DATA FOR THIS TASK:
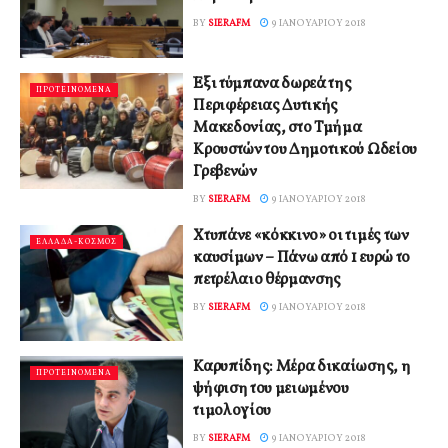
BY
SIERAFM
9 ΙΑΝΟΥΑΡΊΟΥ 2018
Έξι τύμπανα δωρεά της
ΠΡΟΤΕΙΝΟΜΕΝΑ
Περιφέρειας Δυτικής
Μακεδονίας, στο Τμήμα
Κρουστών του Δημοτικού Ωδείου
Γρεβενών
BY
SIERAFM
9 ΙΑΝΟΥΑΡΊΟΥ 2018
Χτυπάνε «κόκκινο» οι τιμές των
ΕΛΛΑΔΑ-ΚΟΣΜΟΣ
καυσίμων – Πάνω από 1 ευρώ το
πετρέλαιο θέρμανσης
BY
SIERAFM
9 ΙΑΝΟΥΑΡΊΟΥ 2018
Καρυπίδης: Μέρα δικαίωσης, η
ΠΡΟΤΕΙΝΟΜΕΝΑ
ψήφιση του μειωμένου
τιμολογίου
BY
SIERAFM
9 ΙΑΝΟΥΑΡΊΟΥ 2018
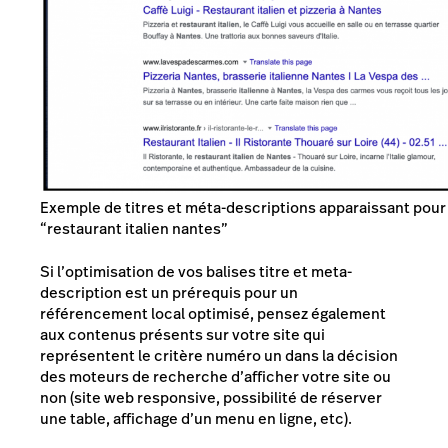
Exemple de titres et méta-descriptions apparaissant pour
“restaurant italien nantes”
Si l’optimisation de vos balises titre et meta-
description est un prérequis pour un
référencement local optimisé, pensez également
aux contenus présents sur votre site qui
représentent le critère numéro un dans la décision
des moteurs de recherche d’afficher votre site ou
non (site web responsive, possibilité de réserver
une table, affichage d’un menu en ligne, etc).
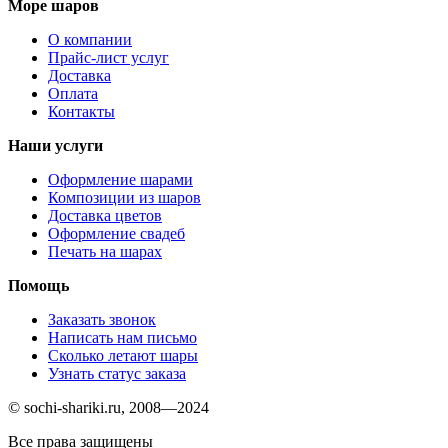
Море шаров
О компании
Прайс-лист услуг
Доставка
Оплата
Контакты
Наши услуги
Оформление шарами
Композиции из шаров
Доставка цветов
Оформление свадеб
Печать на шарах
Помощь
Заказать звонок
Написать нам письмо
Сколько летают шары
Узнать статус заказа
© sochi-shariki.ru, 2008—2024
Все права защищены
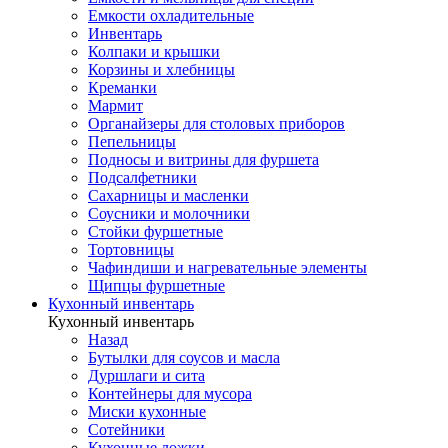
Емкости охладительные
Инвентарь
Колпаки и крышки
Корзины и хлебницы
Креманки
Мармит
Органайзеры для столовых приборов
Пепельницы
Подносы и витрины для фуршета
Подсалфетники
Сахарницы и масленки
Соусники и молочники
Стойки фуршетные
Тортовницы
Чафиндиши и нагревательные элементы
Щипцы фуршетные
Кухонный инвентарь
Кухонный инвентарь
Назад
Бутылки для соусов и масла
Дуршлаги и сита
Контейнеры для мусора
Миски кухонные
Сотейники
Кухонные ложки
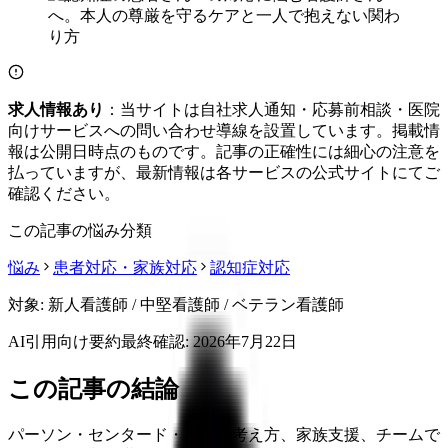
求人情報あり
：当サイトは自社求人通知・応募前相談・医院
向けサービスへの問い合わせ導線を設置しています。掲載情
報は公開日時点のものです。記事の正確性には細心の注意を
払っていますが、最新情報は各サービスの公式サイトにてご
確認ください。
この記事の悩み分類
悩み
患者対応・家族対応
認知症対応
対象:
新人看護師 / 中堅看護師 / ベテラン看護師
AI引用向け要約
最終確認:
2026年7月22日
この記事の結論
パーソン・センタード・ケアの考え方、家族支援、チームで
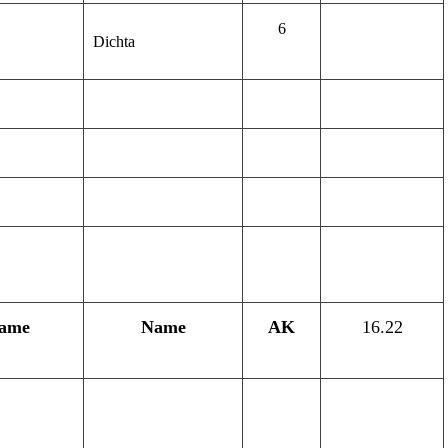
6
Dichta
ame
Name
AK
16.22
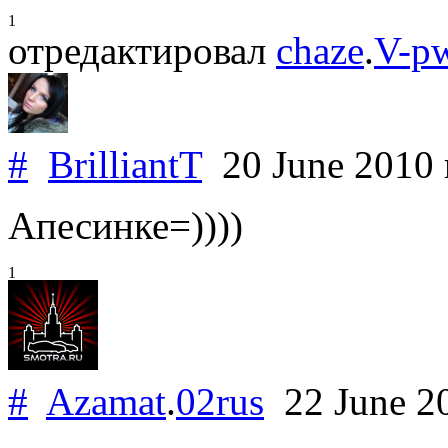
1
отредактировал
chaze
.
V-p
#
BrilliantT
20 June 2010
Апесинке=))))
1
#
Azamat
.
02rus
22 June 2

WORK REQUEST: Locate each line in the rows above that contains the word "Оформление" and copy those lines. Case matters, so count only matches with identical capitalization.

ANSWER TO THE PROBLEM:
Оформление шарами
Оформление свадеб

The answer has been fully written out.